Diferentes pontos de vista
Yara Mourão
Laura
Há muito o cotidiano lhe causava estranheza. Não era algo em particular, mas uma sensação contínua de “déjà vu”; os mesmos tons e os mesmos sons do dia, da noite, da vida insossa e congelada.
Não houve muitos planos nem cálculos rabiscados numa folha de papel. Houve uma certeza de partir, deixar para trás tudo o que não fosse ela mesma, suas mágoas, seus anseios.
Laura partiu de madrugada para não fazer alarde; com um destino incerto, para longe de casa, de Henrique, de anos de uma clausura interior.
Ninguém para se despedir; ninguém para encontrar. Só ela. Ela só.
Henrique
Henrique, da janela, viu os passos do adeus. Laura, assim silenciosa, partia sem volta; ele bem o sabia.
Apesar de buscar pistas e provas, sem nunca encontrar nada, ele tinha certeza de que ela o traía. Certamente havia um amor escondido que a levava para longe dele.

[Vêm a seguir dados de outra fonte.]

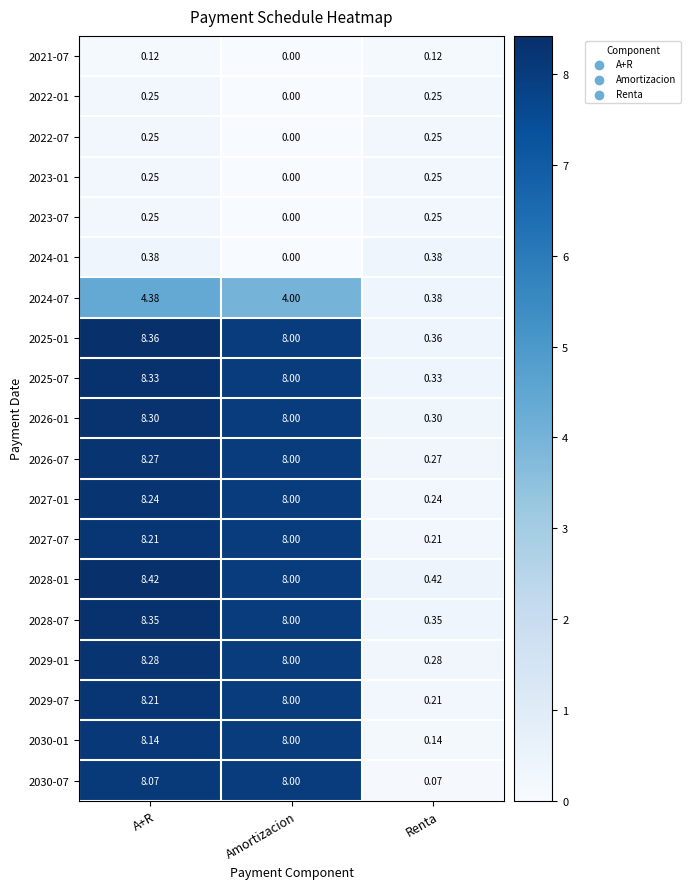

At which label is 2022-07 closest to 0?

Amortizacion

Tantos foram os momentos desperdiçados, as emoções abortadas, tudo de que se compõe uma traição amorosa. Agora ele tinha certeza. Ela partia para os braços de outro alguém, no meio da noite, noite estranhamente gêmea de sua alma infeliz.
Dona Clarinha
Mãe não dorme quando o filho chama, e também não dorme quando o filho não chama. E dona Clarinha sabia que sua filha estava no limiar do bom senso, do autodomínio, cheia de mágoas que a sufocavam há tempos.

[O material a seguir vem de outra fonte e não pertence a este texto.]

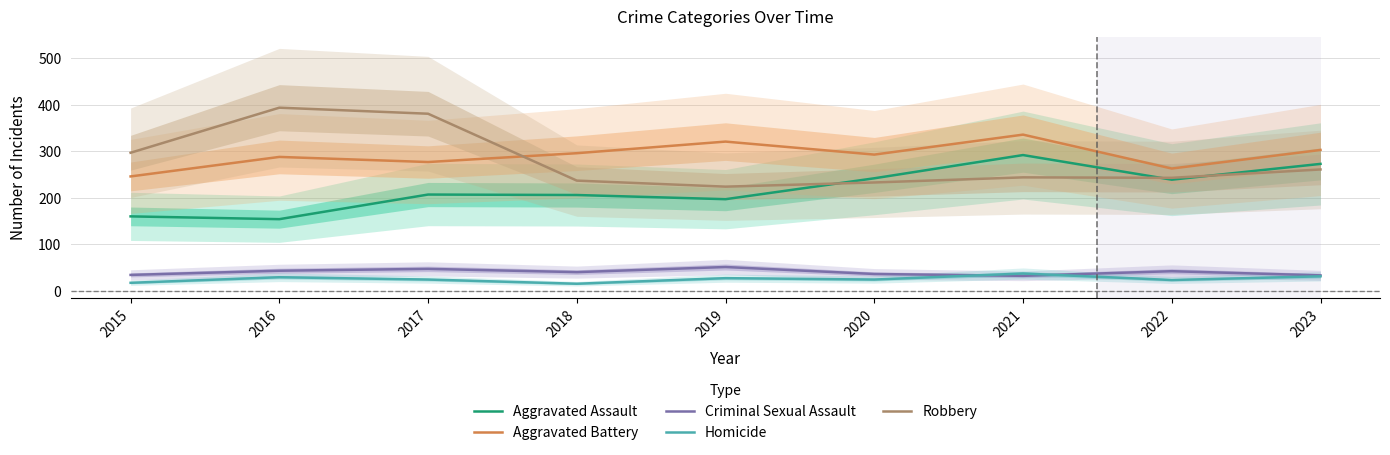

Is it true that Homicide equals 22 at 2021?

False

Por isso ligou para ela naquela madrugada quente, sentindo o que toda mãe sente longe do filho: que ele está precisando de cuidado, de socorro, da sua presença. Por isso ligou para ela.
Mas nem sempre os filhos respondem às mães.
Cremilda
O que não apareceu nas mensagens do celular deixou Cremilda muito ansiosa. Laura andava lacônica. Não era o melhor perfil de sua amiga. Devia haver algo que só poderia ser dito pessoalmente.
Pelo que sabia, Laura tinha saúde frágil, lutava contra repetidas infecções.
Nessa noite, Cremilda acordou sobressaltada: e se Laura estivesse com uma doença incurável? Teria tido um diagnóstico maligno?
Sentiu uma urgência em estar com a amiga, ainda que fosse de madrugada.
Levantou-se, correu à janela e viu Laura saindo para um táxi. “Meu Deus!”, pensou. “Estaria indo para o hospital?” Sem pestanejar, desceu rápido à rua para falar com a amiga.
Hilário
Hilário era um taxista da madrugada. Adorava trabalhar nos horários improváveis. Conversador, gostava de falar durante o trabalho, fazendo perguntas aos passageiros, pois isso o tornava, depois, um grande contador de casos.
Nessa madrugada, indo pegar uma passageira para o aeroporto, costurou os detalhes de uma cena para formar sua próxima história.
Enquanto Laura se dirigia para o carro, percebeu um homem na janela com os olhos voltados para a mulher. “Amantes!”, pensou. E ela saindo entre culpada e aliviada, enquanto reparou uma pessoa correndo em direção a ela. “É a esposa traída!” concluiu.
E, convicto de que teria uma bela história para contar no dia seguinte, entrou no carro e acelerou para o aeroporto.